Researchers have achieved a milestone in quantum computing research

Researchers have achieved a milestone in quantum computing research

Quantum computation is a technique for controlling tiny objects, such as individual photons or electrons, to process information. These particles follow the rules of quantum mechanics, which are radically different from the laws of physics found in everyday life. For example, particles will occupy various positions and moments simultaneously—a property known as quantum superposition.

By harnessing the strange laws of quantum mechanics, quantum computing hopes to have an exponential benefit over classical computing. In other words, quantum computers might solve certain problems in time that are polynomially scaled to the input size, whereas the classical computer will take time that is exponentially scaled to the input size. This “quantum leap” in computing capacity is widely proclaimed groundbreaking in mass media.

Researchers have achieved a significant step toward quantum advantage computing research, accelerating the journey from theory to research to reality.

The team, led by Bristol researcher and Phasecraft co-founder, Dr. Ashley Montanaro, has discovered algorithms and analysis that greatly reduce the quantum hardware capability required to solve problems outside the scope of classical computing, including supercomputers. In the paper published in Physical Review B, the team shows how optimized quantum algorithms can solve the legendary Fermi-Hubbard model on near-term hardware.

The Fermi-Hubbard model is of crucial interest in condensed-matter physics as a model for highly coupled materials and as a means of understanding high-temperature superconductivity. Finding the ground state of the Fermi-Hubbard model has been projected to be one of the first uses of near-term quantum computers and one that provides a road to understanding and discovering new materials.

Dr. Ashley Montanaro, Research Leader and Co-Founder of Phasecraft: “Quantum computing has critically significant uses in materials science and other fields. Despite recent big quantum hardware advancements, we might still have a few years to go from finding the best tools and hardware to solve practical quantum computing problems. Our research focuses on algorithms and software optimizations to maximize the power of quantum hardware and get quantum computing closer to practice.

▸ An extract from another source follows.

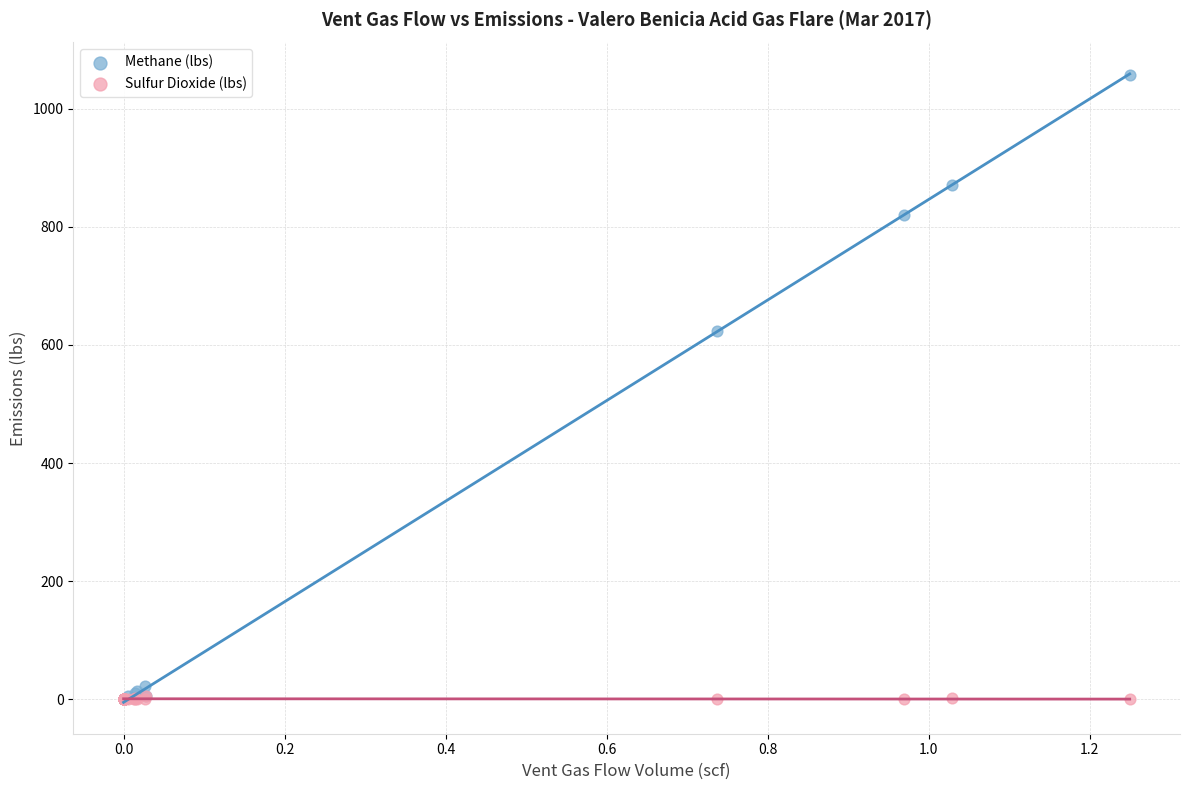

Which series reaches the maximum Y coordinate?

Methane (lbs)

“Near-term quantum hardware would have small unit size and computation size. Phasecraft used new scientific theories and numerical tests to compile a very detailed analysis on the various methods for the solution of the Fermi-Hubbard model, zeroing in on strategies that are most likely to have the greatest effects and effect in the near future.

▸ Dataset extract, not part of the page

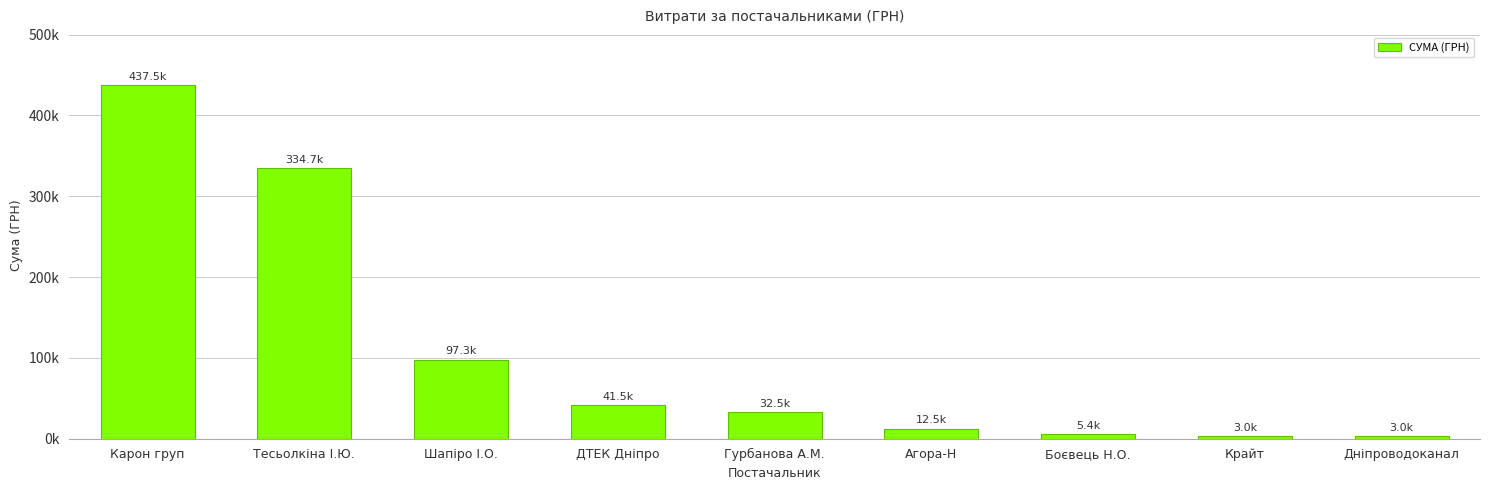

The chart shows a value of 261932.2 at Карон груп. True or false?

False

“The findings show that optimizing quantum circuits with a gate depth of significantly less than 1,000 might be necessary to solve instances of the Fermi-Hubbard model outside the capability of a supercomputer. This recent study reveals a big promise for the capability of near-term quantum devices to improve by about a factor of 10 on previous research findings.”

Physical Review B, published by the American Physical Society, is the leading professional journal of condensed-matter physics. The peer-reviewed academic paper was also selected as the Editors’ Suggestion and published in the Physics Journal.

Andrew Childs, Professor at the Department of Computer Science and the Institute for Advanced Computer Studies at the University of Maryland: “The Fermi-Hubbard model is a big problem in condensed-matter physics, and the Phasecraft team has taken remarkable steps to demonstrate how quantum computers can solve it. Their work indicates that surprisingly low-profile circuits may provide valuable knowledge about this model, making it more available to practical quantum hardware.”

Hartmut Neven, Chief of the Quantum Artificial Intelligence Lab, Google: “Sooner or later, quantum computing is on the way. Developing algorithms and technologies to power the first commercial implementations of early quantum computing hardware is the biggest challenge facing the industry that few are able to face. We are happy to be collaborators with Phasecraft, a team that is making quantum software advancements that could shorten that timeline by years.”

The founder of Phasecraft Dr. Toby Cubitt: “At Phasecraft, our team of pioneering quantum theorists has been studying and applying quantum theory for decades, leading some of the world’s leading academic and field study teams. Today, Ashley and his team have seen ways to move closer to new possibilities that remain only outside today’s technical bounds.”

Phasecraft has closed a record seed round for a quantum venture in the UK with 3.7m of private-sector VC investors, led by LocalGlobe and Episode1 along with previous investors. Former Songkick member Ian Hogarth has joined the phasecraft board chair. Phasecraft has previously raised a €750,000 pre-seed round led by the UCL Technology Fund with Parkwalk Advisors and the London Co-investment Fund, and has received many grants facilitated by InnovateUK. Phasecraft has gained more than £5.5m between venture investment and research grants.

Dr Toby Cubitt: “With new funds and sponsorship, we are able to pursue our innovative experiments and business partnerships to grow the quantum computing industry and to find practical applications sooner.”